The addition of which of the following compounds to water would reduce the solubility of ferrous hydroxide?

  • (A) Ammonia
  • (B) Ethanol
  • (C) Acetic acid
  • (D) Trichloroethane

Bryan’s Insights:

There are three scientific principles to remember.

  1. Recognize that hydroxide is a base (OH-). Anything that creates hydroxide is a base. And ferrous hydroxide is very sparingly soluble. It’s not much of a base but technically it is.
  2. Bases would interfere with each other trying to dissolve, so they would reduce each other’s solubility. Next fact to remember is that for solubility rules, acids and bases like to dissolve each other. They help each other dissolve. Since the OH and the H get together to make water. In that same vein, bases interfere with each other. So if you try to dissolve multiple bases, they’re going to make each other harder to dissolve. Acids interfere with each other due to the common ion effect.
  3. Step 3 is just to know which of the answer choices is a base. Ammonia is a weak base. When the MCAT wants to give a weak base, 8 times out of 10, they use Ammonia if they want a weak base so this is the right answer here.

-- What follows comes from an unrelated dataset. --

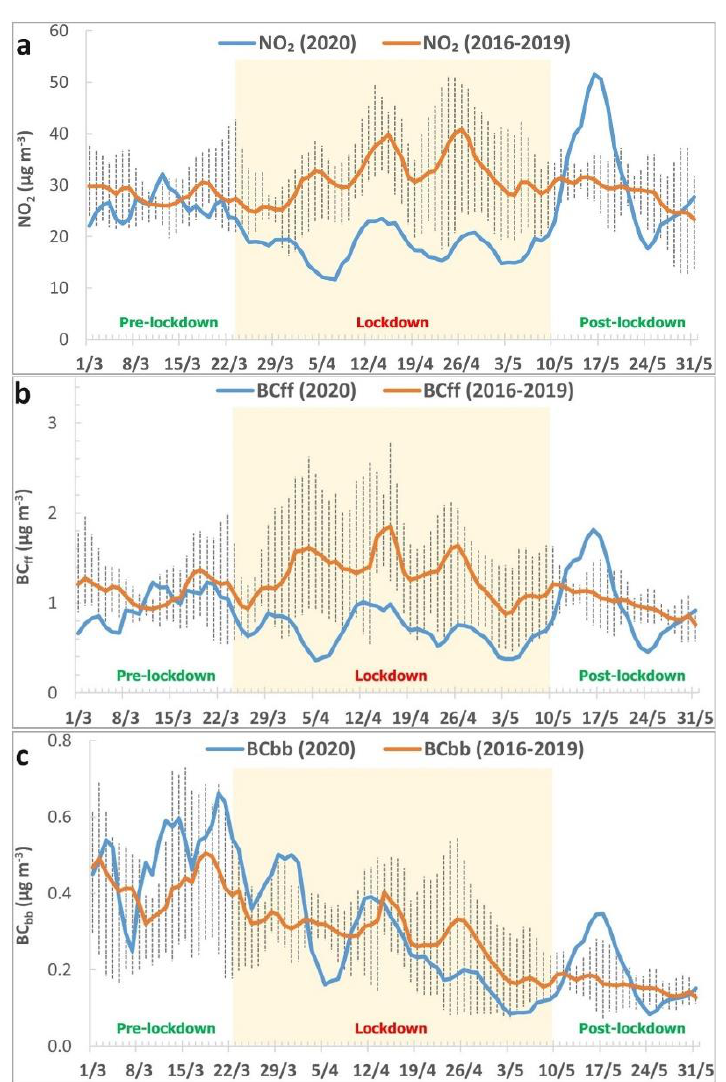
Figure 5. 7–day running mean for pollutant concentrations ( a ): NO 2 , ( b ): BC ff , ( c ): BC bb , measured in 2020 and 2016–2019, in Athens (Thissio). Displaying 4-year averages of running mean values and minimum−maximum range (dashed-lines) for 2016–2019.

[03:35] Question 58: Cell Membrane Forces

Both eukaryotes and prokaryotes possess desaturases which can increase membrane fluidity by adding a cis double bond to a fatty acid chain on a phospholipid. What’s the primary intermolecular force acting between adjacent fatty acid chains in a cell membrane?

  • (A) London dispersion
  • (B) Hydrogen bonding
  • (C) Dipole-dipole
  • (D) Covalent bonds

Bryan’s Insights:

It says intermolecular force so you can eliminate covalent bonding since it’s an intramolecular force. Fatty acid chains are just big long chains of hydrocarbons. It means the only intermolecular force that predominates for them is London dispersion.

Hydrogen bonding requires hydrogen bonds to be bonded to fluorine, oxygen, or nitrogen. None of which is true in the tail part of the fatty acid chain. And dipole-dipole interactions require actual dipoles.

[05:44] Question 59: Percentages and Conversion

Naturally mined Uranium consists of two isotopes U-235 and U-238. U-238 is more stable than U-235 and cannot be used for nuclear energy. An industrial enrichment process increases the abundance of U-235 from 0.9% to 3.7% in a 500-gram sample of Uranium. How many additional moles of U-235 are yielded as a result?

  • (A) 7.8 x 10-2 moles
  • (B) 5.9 x 10-2 moles
  • (C) 7.8 x 10-1 moles
  • (D) 5.9 x 10-1 moles

Bryan’s Insights:

So there are two steps here. Take that percentage increase on the 500-gram sample and then divide the grams by molecular weight to get moles.

Doing some math, 500g times 2.8% (3.7-0.9) is 14 grams and converting this to moles (14/235) and the answer is B.

You can also do rounding off just to make the math easier. But you also want to round something where you can reduce the fraction. Then try to round so that the denominator of the fraction gets as close as you can to either 100 or 50 or 25. Something you can just scale to 100 to make it a percent. This is a very common technique for manipulating fractions without a calculator on test day.